Caroline has yet to reach her warm-cuddly drunk stage, post-heave and pre-slumber, which would put her in inquisitive stage about now, and right on schedule, from the backseat, she interjects, “Really,” because Caroline is always picking up sentences where I leave ’em off. “Driver person. Hey!” She taps Nick’s shoulder from behind him. Nick looks around to her but quickly turns back around to face me. Such a pretty girl, such rancid tequila breath. Caroline wants to know, “Why would you wear such ugly shoes? Answer me, driver person. Please?”
“The shoes go with the car, Caroline,” I tell her. “Yugo drivers are required to wear torn-and-graffitied hi-top Chucks shit on their feet. It’s like a rule. It’s in the manual.” I pull the Yugo car manual from the glove compartment. A chewed-up wad of gum extends from the manual back to the compartment. I take the McDonald’s napkin stuck inside the compartment and wipe the gum away from the manual. Fucking Tris and her Bubblicious. I throw the manual into the backseat for Caroline’s perusal.
She ignores the Good Book. “Are you Yugoslavian, driver person?” Caroline asks Nick. “Norah, is that why’s he’s driving us home? He’s the taxi driver, right?”
“Sure,” I tell her. He’ll be the taxi driver as soon as his Yugo-cab will fucking start. We’re operating on a limited window of opportunity here. It took ten minutes just to get Caroline into the backseat. I can see Randy now, loitering outside the club, smoking a cigarette, talking up Crazy Lou but glancing toward the Yugo, ready to pounce on Caroline again, I’m sure, if this Yugo doesn’t blow outta here soon.
“Is there such an ethnicity as Yugoslavian anymore?” Nick asks. “Now that the country’s all broken up? That was some bad shit that went down there in Serbia and Croatia, right? Damn shame.” He shakes his head and his hand idles on the ignition key, as if he’s given up. He knocks his head against the wheel, then slams his fist against the stick shift. He’s done. Can’t take it anymore. This car ain’t going nowhere. He looks so depressed and defeated, I don’t have the heart to slam him for acting like he’s grieving for Yugoslavia when it’s so obvious he’s really grieving for Tris.
Caroline informs us, “I’m part Yugoslavian, you know. On my great-grandpa’s side.”

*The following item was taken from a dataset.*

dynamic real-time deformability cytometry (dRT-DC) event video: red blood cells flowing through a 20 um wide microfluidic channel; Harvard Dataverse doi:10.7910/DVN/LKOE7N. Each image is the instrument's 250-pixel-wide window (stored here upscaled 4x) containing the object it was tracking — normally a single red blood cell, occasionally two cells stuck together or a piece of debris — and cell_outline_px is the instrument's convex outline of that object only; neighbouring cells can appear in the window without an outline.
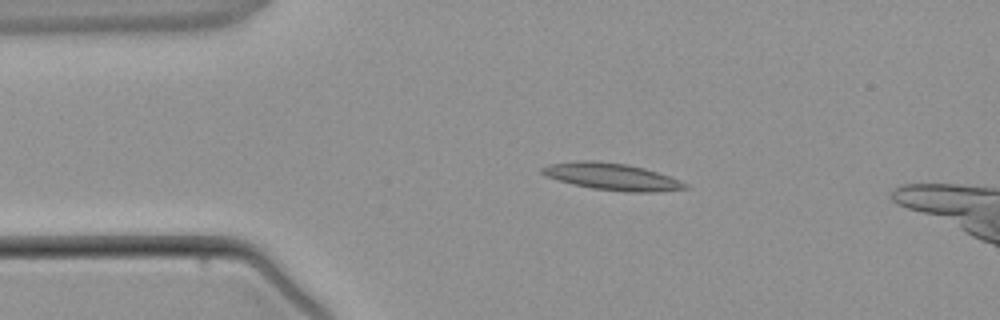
{"species": "common noctule bat (a hibernating species)", "species_latin": "Nyctalus noctula", "temperature_condition": "warm", "stored_images_in_passage": 4, "camera_frame_rate_fps": 3000, "um_per_image_px": 0.085, "animal": {"sex": "male", "body_mass_g": 21.5, "forearm_length_mm": 52.0}, "frame": {"image": 1, "passage_image": 3, "time_ms": 2.667, "image_size_px": [1000, 320], "cell_outline_px": [[688, 188], [652, 192], [624, 192], [592, 188], [572, 184], [544, 176], [540, 172], [540, 168], [548, 164], [580, 160], [596, 160], [628, 164], [644, 168], [680, 180], [688, 184]], "centroid_in_image_um": [51.96, 15.0], "position_along_channel_um": 33.0, "area_um2": 22.54}}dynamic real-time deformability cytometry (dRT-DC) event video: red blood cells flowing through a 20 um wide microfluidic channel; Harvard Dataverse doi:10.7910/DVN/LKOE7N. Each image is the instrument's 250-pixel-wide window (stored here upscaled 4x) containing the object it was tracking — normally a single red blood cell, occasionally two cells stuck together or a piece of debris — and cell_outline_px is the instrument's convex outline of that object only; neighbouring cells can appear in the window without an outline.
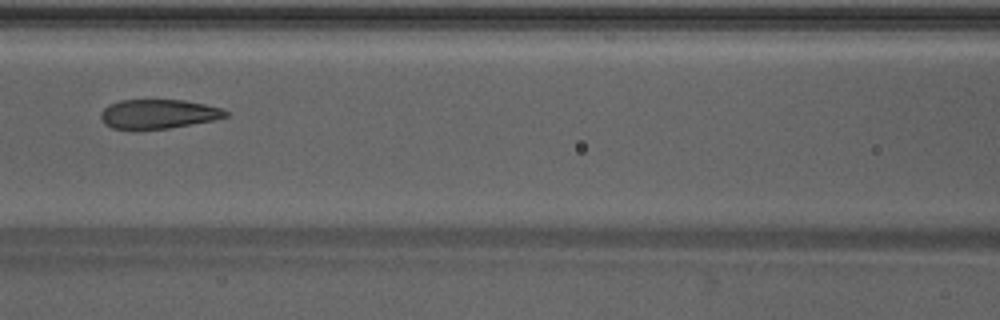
{"species": "Egyptian fruit bat (a non-hibernating species)", "species_latin": "Rousettus aegyptiacus", "temperature_condition": "warm", "stored_images_in_passage": 38, "camera_frame_rate_fps": 3000, "um_per_image_px": 0.085, "animal": {"sex": "male"}, "frame": {"image": 1, "passage_image": 12, "time_ms": 3.667, "image_size_px": [1000, 320], "cell_outline_px": [[228, 116], [212, 120], [168, 128], [112, 128], [104, 124], [100, 116], [100, 112], [108, 104], [120, 100], [184, 100], [204, 104], [220, 108], [228, 112]], "centroid_in_image_um": [13.42, 9.67], "position_along_channel_um": 153.2, "area_um2": 20.92}}
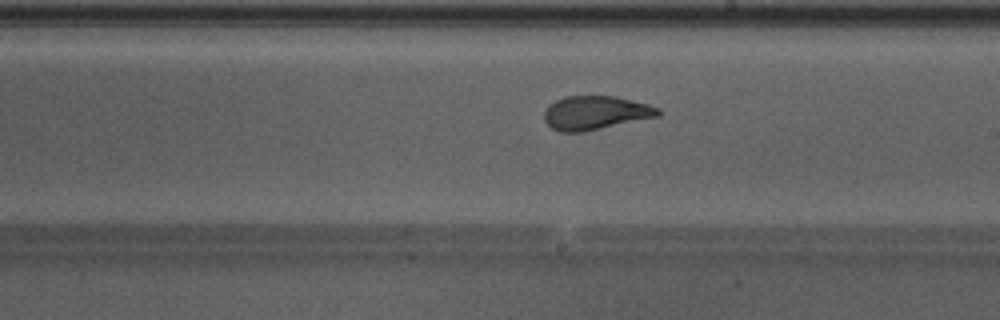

I tell her, “You’re part Transylvanian, too, bitch. Be quiet. I need to think.” How the hell are we going to get home now? And why do I have to get Caroline home, anyway? There’s a hot guy sitting next to me, even if he is a Tris pass-along, but he’s got potential to be molded. Here I am in Manhattan, like Dad’s favorite Stevie Wonder song goes: New York, just like I pictured it – skyscrapers, and everythang. Shit is supposed to be happening here, not stalled Yugo shit. Through the car windshield, I can see the Empire State Building, lit up in pink and green for Easter. I am reminded that Jesus died for Caroline’s sins, not mine – I’m from a different tribe – so why am I saving her ass again when I could be outside this Yugo getting some life-living going on? I never properly used up those two add-on minutes of being Nick’s girlfriend.